The upgrade of the H14 guide system moved IN12 to the Chartreuse side of the guide hall ILL7. It is situated now at an end position of the new supermirror guide H144 about 115m away from the vertical cold source.

 A state-of-the-art guide layout using the virtual source concept, a new double focusing monochromator and modern optical components are employed for most efficient use of the delivered neutrons.

The guide leading to IN12 shows an overall 'S' curvature with m=2 coating. The last 80m of the guide have a curvature R=-2000m and a cross section dimensions of 45mm x 105mm (width x height) with tapering towards the guide end. The outer concave side of the guide is coated with m=2.4. On the last 8m the guide widens vertically from 105mm to 140mm for a more exact vertical focusing of the monochromator.
At the same time, to be able to focus on a smaller spot  at the sample position (2cm x 3cm), we use the virtual source concept. The guide focuses horizontally down from 45 to 20mm in width. At the focusing guide end the coating of the side walls increases up to m=3.2. We installed a new double focusing PG monochromator in 1.8m distance from the guide end composed of 11 x 11 PG(002) crystals, with a size of 16cm x 20cm in total.

In between guide end and monochromator diaphragms are installed as well as optional a collimator and a Mezei-flipper far away from the sample position for allowing polarized neutron set-ups also in magnetic field experiments.

The neutrons pass a (variable) sample to analyzer distance of about 1.3m and a analyzer to detector distance of 0.72m.

We employ a  PG(002) analyzer  or optional a Heusler analyzer for the polarized neutron set up.

More than 36m upstream a velocity selector in the guide placed on a movable in/out table ensures a clean beam, preventing higher order reflections from the monochromator and reducing the background at the sample position.

Directly behind the velocity selector a vertical guide changing system with a normal guide element and a transmission polarizing cavity guarantees an easy-to-use polarization set-up.

This new layout for IN12 is optimized for a maximum flux at the sample position giving a low background at the same time.

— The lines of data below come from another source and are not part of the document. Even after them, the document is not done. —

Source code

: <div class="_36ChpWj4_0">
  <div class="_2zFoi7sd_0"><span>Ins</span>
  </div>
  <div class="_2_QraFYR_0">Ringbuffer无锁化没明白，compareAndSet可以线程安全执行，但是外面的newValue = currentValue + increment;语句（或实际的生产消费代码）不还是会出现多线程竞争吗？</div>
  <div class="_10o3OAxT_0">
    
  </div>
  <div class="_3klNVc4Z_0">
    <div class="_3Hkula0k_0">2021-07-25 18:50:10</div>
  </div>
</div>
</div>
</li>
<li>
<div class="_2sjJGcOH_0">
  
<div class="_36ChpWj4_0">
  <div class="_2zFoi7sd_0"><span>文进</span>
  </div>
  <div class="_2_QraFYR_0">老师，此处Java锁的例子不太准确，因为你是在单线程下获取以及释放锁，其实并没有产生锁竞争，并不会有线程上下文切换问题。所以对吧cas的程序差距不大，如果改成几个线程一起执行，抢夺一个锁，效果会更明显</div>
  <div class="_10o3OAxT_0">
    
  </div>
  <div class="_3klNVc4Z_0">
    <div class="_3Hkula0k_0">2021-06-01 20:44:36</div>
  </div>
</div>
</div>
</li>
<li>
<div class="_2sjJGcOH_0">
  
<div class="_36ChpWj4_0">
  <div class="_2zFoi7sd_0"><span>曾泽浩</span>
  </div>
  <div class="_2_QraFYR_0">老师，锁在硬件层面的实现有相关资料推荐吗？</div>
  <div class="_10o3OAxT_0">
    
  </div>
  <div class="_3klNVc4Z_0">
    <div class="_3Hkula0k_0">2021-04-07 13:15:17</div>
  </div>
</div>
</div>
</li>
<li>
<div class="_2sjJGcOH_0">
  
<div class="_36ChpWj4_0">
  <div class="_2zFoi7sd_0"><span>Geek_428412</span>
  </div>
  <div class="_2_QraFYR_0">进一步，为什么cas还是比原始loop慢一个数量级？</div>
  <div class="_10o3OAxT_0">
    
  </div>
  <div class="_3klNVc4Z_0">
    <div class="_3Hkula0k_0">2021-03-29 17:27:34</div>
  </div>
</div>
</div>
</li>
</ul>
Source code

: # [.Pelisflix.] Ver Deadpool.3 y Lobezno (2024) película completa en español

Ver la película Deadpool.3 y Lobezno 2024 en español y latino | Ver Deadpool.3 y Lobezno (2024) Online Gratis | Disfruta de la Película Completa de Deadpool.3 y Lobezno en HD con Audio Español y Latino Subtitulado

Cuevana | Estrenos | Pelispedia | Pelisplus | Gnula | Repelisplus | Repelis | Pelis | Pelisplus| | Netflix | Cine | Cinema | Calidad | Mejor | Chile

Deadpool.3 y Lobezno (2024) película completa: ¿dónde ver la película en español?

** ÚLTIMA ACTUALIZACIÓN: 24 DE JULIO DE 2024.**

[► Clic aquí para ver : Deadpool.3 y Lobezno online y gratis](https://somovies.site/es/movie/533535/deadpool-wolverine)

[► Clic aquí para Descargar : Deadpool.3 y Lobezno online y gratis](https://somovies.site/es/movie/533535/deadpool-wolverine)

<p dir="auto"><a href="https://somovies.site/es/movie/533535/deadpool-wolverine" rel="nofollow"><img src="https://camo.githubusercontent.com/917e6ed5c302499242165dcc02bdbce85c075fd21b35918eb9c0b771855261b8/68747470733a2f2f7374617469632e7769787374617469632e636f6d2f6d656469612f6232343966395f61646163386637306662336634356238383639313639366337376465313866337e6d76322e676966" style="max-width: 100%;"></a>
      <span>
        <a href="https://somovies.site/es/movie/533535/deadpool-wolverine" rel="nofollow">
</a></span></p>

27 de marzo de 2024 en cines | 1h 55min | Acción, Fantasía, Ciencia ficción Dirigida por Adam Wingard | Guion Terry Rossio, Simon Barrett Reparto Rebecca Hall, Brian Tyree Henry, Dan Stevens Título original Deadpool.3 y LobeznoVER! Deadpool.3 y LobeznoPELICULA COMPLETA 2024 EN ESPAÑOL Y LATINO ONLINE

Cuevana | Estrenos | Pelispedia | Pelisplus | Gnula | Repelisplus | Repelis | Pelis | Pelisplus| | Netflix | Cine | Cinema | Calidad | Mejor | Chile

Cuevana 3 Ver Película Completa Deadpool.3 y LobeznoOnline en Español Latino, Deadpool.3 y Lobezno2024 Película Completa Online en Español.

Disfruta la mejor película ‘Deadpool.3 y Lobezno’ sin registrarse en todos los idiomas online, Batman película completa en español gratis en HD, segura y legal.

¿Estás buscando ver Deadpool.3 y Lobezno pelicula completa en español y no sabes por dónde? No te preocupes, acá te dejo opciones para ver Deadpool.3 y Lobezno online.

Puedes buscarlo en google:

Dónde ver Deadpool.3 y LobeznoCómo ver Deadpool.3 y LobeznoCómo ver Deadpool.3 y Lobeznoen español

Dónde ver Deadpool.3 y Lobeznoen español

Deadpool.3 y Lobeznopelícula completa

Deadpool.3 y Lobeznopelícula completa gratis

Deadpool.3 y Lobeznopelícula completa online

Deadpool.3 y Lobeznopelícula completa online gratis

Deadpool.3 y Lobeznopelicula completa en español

We realize a great flexibility in choosing incident wavelengths and the signal-to-noise ratio has improved significantly with the upgrade.
Together with the excellent tunable resolution the high flux also for a polarized set-up allows for future demanding experiments.
The removable selector and the large accessible space behind the monochromator shielding guarantees a very competitive approach for using high ki values (i.e. ki=3.5-5Å-1). The instrument therefore can be easily used in the standard W-configuration where high energy transfers up to 10-25meV may be realizable.